Gen Z Boys at Sephora and a $175 Banana

When identity becomes the product, pricing can get out of hand.

There’s a wild blip happening in who buys beauty now.

Gen Z boys and ten-year-old girls are showing up at shops like Sephora, driven by TikTok and influencer routines … and spending big bucks on skincare brands that would have felt out of place a short time ago.

Coverage from Business Insider and The New York Times points to rising interest in grooming, skincare routines, and brand-led identity among young men and pre-teen girls.

The spend is real; the logic sorta scary to me.

These purchases carry identity, self-presentation, and social signaling in a way that stuff like Axe Body Spray and toy makeup bags used to satisfy.

But now, these groups of customers are happily disposing of their allowances at high-priced cosmetics shops.

Now layer in what The Ordinary went and did.

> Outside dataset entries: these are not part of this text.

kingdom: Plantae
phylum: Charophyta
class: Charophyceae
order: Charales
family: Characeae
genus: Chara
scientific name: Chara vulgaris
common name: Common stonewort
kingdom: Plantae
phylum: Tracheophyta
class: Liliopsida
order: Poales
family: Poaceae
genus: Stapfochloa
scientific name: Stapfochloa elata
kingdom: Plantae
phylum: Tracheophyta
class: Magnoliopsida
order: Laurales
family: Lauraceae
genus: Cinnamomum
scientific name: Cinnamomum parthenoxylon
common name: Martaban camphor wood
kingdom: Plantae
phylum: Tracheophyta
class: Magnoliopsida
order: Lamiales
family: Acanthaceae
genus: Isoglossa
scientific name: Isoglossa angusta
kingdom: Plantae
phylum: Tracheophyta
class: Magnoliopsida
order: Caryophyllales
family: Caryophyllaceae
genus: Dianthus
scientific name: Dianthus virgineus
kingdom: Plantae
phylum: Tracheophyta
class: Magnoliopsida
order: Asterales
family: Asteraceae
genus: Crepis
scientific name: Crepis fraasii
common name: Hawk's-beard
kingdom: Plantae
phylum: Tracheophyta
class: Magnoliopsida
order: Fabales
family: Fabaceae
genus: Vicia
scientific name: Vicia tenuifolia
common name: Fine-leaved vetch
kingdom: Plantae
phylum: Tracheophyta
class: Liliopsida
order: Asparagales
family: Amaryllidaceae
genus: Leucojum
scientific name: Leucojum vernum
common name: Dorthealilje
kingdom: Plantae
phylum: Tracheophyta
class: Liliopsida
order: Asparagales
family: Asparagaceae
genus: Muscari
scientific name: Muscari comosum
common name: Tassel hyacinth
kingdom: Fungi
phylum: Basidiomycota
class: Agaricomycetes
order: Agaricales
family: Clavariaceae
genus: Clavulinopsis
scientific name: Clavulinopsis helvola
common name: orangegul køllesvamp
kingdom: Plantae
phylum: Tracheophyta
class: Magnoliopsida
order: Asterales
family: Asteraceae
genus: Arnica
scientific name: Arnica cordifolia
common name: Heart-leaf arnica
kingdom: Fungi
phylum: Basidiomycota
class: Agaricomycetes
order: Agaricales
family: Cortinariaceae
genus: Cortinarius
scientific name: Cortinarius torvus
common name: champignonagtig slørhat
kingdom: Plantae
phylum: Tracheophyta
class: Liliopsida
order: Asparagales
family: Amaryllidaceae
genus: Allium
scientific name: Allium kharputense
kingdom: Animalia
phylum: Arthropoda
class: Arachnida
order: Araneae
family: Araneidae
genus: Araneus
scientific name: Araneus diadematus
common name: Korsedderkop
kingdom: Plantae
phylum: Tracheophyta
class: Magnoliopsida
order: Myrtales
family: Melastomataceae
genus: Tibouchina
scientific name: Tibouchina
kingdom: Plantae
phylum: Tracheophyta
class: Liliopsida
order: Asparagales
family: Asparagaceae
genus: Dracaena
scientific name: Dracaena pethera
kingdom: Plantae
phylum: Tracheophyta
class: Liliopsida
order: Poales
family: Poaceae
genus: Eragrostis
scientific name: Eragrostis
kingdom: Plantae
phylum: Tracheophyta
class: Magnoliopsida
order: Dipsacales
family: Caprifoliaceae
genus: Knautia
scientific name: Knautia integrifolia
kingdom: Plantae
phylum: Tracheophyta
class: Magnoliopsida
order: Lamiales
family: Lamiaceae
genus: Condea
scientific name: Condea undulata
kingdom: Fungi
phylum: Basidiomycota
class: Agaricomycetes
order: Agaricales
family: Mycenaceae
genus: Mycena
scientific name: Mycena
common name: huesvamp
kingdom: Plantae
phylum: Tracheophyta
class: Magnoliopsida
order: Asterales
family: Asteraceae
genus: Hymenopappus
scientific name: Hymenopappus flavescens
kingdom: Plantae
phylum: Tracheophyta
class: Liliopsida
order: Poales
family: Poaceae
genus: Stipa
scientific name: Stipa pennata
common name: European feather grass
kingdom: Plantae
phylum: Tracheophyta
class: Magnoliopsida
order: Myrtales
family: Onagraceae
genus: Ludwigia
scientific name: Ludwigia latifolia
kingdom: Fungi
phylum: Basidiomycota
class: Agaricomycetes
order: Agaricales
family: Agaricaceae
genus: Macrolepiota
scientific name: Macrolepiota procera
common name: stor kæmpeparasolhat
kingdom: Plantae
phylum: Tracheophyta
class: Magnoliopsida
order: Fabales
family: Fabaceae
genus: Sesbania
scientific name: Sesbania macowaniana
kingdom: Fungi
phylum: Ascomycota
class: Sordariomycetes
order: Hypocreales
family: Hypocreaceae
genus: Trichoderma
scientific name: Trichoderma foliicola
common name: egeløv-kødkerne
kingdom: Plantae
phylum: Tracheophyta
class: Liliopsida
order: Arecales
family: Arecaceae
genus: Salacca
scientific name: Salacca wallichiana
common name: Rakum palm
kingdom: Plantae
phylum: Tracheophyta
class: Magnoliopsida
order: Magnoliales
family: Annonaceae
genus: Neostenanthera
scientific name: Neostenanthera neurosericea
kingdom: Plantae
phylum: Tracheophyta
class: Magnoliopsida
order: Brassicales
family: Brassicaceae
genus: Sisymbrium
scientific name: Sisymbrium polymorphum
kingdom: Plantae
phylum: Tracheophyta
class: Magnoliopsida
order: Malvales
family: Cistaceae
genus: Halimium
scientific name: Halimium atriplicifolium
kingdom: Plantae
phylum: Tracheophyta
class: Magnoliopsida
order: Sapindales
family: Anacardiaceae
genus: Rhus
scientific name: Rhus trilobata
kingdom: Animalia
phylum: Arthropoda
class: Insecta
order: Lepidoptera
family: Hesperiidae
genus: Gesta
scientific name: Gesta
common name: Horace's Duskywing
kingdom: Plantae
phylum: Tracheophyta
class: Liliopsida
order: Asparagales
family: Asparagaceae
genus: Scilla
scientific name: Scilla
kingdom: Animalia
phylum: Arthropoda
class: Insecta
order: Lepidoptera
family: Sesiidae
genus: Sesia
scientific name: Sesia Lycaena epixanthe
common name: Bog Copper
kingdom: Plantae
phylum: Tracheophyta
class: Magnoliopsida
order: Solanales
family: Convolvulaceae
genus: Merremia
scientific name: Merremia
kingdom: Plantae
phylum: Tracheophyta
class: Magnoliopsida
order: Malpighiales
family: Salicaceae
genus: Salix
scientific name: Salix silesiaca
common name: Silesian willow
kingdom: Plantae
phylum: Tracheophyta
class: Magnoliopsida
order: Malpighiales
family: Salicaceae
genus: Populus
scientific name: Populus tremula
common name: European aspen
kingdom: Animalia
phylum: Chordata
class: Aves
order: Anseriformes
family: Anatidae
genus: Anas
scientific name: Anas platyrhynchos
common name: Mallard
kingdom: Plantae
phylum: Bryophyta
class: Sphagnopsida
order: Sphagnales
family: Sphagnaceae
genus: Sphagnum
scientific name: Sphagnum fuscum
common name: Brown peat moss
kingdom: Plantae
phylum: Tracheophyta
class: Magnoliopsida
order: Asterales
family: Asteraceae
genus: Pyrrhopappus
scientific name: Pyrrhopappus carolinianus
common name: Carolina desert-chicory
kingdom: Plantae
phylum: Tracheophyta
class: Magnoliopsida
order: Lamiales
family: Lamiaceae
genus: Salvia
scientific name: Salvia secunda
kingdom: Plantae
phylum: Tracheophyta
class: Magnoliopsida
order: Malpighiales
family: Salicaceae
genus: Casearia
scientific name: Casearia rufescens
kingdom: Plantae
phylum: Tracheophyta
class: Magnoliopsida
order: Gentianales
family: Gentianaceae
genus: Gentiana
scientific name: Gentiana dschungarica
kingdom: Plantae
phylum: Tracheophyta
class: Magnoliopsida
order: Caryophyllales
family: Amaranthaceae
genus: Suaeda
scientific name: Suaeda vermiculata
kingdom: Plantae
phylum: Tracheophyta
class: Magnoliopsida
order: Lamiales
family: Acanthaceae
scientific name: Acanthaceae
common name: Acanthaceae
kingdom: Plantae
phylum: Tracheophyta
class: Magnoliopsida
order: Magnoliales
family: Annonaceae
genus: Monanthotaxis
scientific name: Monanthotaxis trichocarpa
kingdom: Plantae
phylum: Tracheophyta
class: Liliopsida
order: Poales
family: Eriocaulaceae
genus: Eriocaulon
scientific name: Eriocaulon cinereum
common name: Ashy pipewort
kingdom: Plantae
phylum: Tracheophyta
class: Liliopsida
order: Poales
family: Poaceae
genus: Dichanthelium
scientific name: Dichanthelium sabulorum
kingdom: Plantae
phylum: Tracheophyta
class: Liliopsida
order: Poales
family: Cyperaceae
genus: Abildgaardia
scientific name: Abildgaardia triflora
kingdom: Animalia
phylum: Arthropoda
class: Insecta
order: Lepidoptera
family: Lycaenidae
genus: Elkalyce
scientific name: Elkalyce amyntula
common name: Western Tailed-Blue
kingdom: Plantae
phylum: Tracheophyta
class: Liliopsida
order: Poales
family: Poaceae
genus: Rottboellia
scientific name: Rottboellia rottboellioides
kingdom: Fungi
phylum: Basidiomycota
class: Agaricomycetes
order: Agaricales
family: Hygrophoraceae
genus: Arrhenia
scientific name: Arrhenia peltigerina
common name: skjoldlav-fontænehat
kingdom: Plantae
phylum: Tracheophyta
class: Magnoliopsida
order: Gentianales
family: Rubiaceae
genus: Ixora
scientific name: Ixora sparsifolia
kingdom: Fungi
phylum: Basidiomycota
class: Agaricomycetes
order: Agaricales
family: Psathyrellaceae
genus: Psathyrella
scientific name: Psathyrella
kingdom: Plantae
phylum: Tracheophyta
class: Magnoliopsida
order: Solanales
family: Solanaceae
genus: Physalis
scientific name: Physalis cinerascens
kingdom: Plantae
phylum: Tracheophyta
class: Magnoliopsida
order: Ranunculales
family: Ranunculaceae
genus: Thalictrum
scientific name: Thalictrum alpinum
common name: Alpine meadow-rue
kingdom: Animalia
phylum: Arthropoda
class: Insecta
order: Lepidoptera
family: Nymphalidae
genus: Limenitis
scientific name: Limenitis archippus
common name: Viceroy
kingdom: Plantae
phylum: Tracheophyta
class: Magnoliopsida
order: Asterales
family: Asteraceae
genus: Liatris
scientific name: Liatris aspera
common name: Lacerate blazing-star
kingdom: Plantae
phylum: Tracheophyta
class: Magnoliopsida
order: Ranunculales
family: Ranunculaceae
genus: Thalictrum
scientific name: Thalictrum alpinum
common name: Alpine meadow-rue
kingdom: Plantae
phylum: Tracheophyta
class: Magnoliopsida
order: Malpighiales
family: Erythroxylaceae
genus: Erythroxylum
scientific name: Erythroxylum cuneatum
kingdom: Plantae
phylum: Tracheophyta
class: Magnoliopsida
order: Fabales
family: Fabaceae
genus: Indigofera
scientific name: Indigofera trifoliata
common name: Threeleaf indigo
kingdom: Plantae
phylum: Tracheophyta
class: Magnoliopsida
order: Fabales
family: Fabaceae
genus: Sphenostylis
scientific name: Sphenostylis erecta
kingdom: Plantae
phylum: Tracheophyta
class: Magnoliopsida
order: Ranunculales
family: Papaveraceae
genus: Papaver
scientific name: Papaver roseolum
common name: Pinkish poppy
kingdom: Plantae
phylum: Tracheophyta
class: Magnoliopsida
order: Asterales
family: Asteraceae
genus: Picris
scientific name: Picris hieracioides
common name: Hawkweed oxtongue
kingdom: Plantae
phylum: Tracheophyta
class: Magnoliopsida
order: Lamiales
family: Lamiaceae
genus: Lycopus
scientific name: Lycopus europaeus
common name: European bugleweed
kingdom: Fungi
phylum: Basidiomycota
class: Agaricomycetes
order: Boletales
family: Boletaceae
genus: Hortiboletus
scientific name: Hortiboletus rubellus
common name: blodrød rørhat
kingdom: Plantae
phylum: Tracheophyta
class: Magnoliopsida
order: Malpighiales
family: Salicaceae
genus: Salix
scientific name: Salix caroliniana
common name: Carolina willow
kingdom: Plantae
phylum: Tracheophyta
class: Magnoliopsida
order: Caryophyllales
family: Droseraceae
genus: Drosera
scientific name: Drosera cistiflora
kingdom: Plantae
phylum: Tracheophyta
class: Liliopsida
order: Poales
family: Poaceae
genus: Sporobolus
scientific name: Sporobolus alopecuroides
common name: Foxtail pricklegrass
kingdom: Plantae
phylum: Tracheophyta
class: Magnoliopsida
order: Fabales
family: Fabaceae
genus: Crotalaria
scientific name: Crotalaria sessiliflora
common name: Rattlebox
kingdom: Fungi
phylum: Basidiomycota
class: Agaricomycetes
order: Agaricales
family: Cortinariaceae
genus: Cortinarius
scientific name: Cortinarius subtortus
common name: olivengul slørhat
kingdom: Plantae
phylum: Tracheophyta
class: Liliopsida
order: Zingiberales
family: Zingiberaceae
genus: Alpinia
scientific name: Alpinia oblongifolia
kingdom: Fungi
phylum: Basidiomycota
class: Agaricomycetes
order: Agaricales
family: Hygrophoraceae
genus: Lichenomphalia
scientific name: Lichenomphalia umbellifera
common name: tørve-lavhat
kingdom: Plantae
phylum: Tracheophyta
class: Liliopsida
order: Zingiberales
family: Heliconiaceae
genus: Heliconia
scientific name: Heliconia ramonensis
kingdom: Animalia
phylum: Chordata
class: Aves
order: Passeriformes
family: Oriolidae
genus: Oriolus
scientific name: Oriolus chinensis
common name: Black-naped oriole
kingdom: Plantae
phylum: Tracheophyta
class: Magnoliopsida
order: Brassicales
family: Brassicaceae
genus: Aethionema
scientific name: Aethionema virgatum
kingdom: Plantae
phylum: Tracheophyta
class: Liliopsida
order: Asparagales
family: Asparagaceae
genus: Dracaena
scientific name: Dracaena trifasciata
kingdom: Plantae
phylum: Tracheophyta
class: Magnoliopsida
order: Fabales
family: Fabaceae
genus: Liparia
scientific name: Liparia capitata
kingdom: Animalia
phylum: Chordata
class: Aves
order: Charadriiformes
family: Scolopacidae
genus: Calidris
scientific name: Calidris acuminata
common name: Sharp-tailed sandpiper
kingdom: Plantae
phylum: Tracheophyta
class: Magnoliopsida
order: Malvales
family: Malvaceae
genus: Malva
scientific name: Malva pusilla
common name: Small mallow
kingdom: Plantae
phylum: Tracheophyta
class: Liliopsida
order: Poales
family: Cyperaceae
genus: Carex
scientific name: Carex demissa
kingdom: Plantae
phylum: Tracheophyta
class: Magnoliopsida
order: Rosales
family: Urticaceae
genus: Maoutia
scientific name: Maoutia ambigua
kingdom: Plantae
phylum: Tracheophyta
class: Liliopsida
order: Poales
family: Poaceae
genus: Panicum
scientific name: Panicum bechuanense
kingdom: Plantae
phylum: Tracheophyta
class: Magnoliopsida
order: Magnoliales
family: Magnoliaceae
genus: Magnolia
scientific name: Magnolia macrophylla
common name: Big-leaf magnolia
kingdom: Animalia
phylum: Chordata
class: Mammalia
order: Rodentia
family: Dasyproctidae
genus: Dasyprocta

They launched a mock grocery store called “The Markup Marché.”

A banana priced at $175.

An avocado over $300.

Everyday items reframed using the language and codes of premium wellness.

Photo: The Ordinary

It works not because it’s absurd (and it deliberately IS), but because people recognize the pattern straight away.

The packaging. The naming. And the puffed-up promise embedded in the descriptions.

This is waving a red flag at many of the mechanism behind the Sephora shift.

The product is the story around the formula, the perceived transformation.

That doesn’t (in itself) make consumers so shockingly irrational. It does point out how value is being constructed, with masses eating it up.

The Ordinary built its entire brand on stripping that ridiculous language and pricing model back.

So, now it’s using exaggeration to make the structure visible.

For founders and marketers, this is worth sitting with for a bit.

Customers pretty much never evaluate a product or brand in isolation. They DO consider what it empowers them to become to others, and how convincingly that story is delivered.

What do you think of the trend, and The Ordinary’s commentary:

End of civilization, or bright new opportunity?